The patient had been well until 10 years earlier, when hypertension and hyperlipidaemia were found. A low-protein diet, atenolol (beta blocker) and lovastatin (HMG-CoA Reductase Inhibitor) were begun. She was subsequently well until four months before, when intense pruritus and erythematous papules occurs particularly on the legs, arms and hands and she was diagnosed eczema by skin specialist. On the same day, the patients was administered with loratadine (histamine H1 antagonist) and topical steroid, the inflammation improved initially but flared up with increasing intensity when the medication was stopped, thereafter she was given Elomet cream (0.1% mometasone furoate, class iii corticosteroid) which result in significant improvement on her eczematous skin lesions, however erythematous, excoriated, scaling papules surfaced up each time the steroid was stopped.
On examination, the patient’s temperature, pulse, respiratory rate and blood pressure are in the normal range, she disclosed the pruritus were intermittent throughout the day but was usually worse in the early evening and night with its consequences of scratching, prurigo papules (Fig.1-A), lichenification (Fig.1-A), and eczematous skin lesions.
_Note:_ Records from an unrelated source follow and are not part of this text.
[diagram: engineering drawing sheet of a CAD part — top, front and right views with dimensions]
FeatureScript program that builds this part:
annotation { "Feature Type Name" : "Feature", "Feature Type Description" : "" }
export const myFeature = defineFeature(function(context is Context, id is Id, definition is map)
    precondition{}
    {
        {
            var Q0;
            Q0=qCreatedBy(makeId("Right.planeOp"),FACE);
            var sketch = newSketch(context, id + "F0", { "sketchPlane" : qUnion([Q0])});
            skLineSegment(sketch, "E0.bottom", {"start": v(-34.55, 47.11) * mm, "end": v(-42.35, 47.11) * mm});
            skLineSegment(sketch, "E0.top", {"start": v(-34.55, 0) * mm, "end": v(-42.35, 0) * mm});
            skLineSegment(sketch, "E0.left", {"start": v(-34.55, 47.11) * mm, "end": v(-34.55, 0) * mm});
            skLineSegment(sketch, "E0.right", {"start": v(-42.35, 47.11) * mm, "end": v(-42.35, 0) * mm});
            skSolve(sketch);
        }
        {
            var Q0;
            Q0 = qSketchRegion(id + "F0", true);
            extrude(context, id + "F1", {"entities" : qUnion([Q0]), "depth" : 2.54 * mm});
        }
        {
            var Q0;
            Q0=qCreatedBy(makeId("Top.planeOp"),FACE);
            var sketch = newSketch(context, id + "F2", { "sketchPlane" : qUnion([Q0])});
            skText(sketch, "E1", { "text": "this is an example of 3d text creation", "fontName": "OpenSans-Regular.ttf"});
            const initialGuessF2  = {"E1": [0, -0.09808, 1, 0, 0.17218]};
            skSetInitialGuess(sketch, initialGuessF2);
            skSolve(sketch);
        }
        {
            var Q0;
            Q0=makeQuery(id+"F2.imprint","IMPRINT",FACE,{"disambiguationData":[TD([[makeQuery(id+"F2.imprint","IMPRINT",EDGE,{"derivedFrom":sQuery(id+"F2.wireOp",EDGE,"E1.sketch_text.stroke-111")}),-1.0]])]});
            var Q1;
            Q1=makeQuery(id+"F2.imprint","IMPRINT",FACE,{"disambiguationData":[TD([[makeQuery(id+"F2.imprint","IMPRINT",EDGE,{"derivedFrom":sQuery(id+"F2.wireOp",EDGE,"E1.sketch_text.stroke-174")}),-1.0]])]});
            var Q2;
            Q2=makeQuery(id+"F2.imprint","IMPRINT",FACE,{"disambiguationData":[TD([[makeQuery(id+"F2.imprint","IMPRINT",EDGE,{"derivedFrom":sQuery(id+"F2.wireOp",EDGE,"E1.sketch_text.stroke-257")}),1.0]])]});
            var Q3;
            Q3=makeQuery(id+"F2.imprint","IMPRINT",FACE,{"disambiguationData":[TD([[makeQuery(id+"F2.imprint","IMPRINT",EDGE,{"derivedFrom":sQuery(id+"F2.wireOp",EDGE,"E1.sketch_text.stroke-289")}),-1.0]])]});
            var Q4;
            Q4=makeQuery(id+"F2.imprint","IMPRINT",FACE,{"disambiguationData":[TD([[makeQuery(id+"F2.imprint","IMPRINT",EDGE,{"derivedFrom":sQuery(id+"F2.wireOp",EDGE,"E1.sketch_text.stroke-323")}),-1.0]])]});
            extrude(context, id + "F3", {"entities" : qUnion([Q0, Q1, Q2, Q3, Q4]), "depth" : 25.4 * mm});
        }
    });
The patient was advised to discontinue immunosuppressant therapy (topical or systemic steroid) and introduced Tangs derma-zema capsules, 1440 mg three time a day with loratadine (histamine H1 antagonist) when necessary. Eczema was provoked by the withdrawal of steroids at month 1 (Fig.1-B) and the patients experience the rebound phenomenon worsening of eczema severity (Fig.1-B) relative to before medication at month 0 (Fig.1-A), thereafter she responded to the TANGS with marked improvement (Fig.1-C,D,E), the patient received complete clearance at the month 7 (Fig.1-E), no other therapy apart from TANGS was given to the patient because of the continuing response and improvement. No relapse occurred throughout subsequent follow-up till June 2011.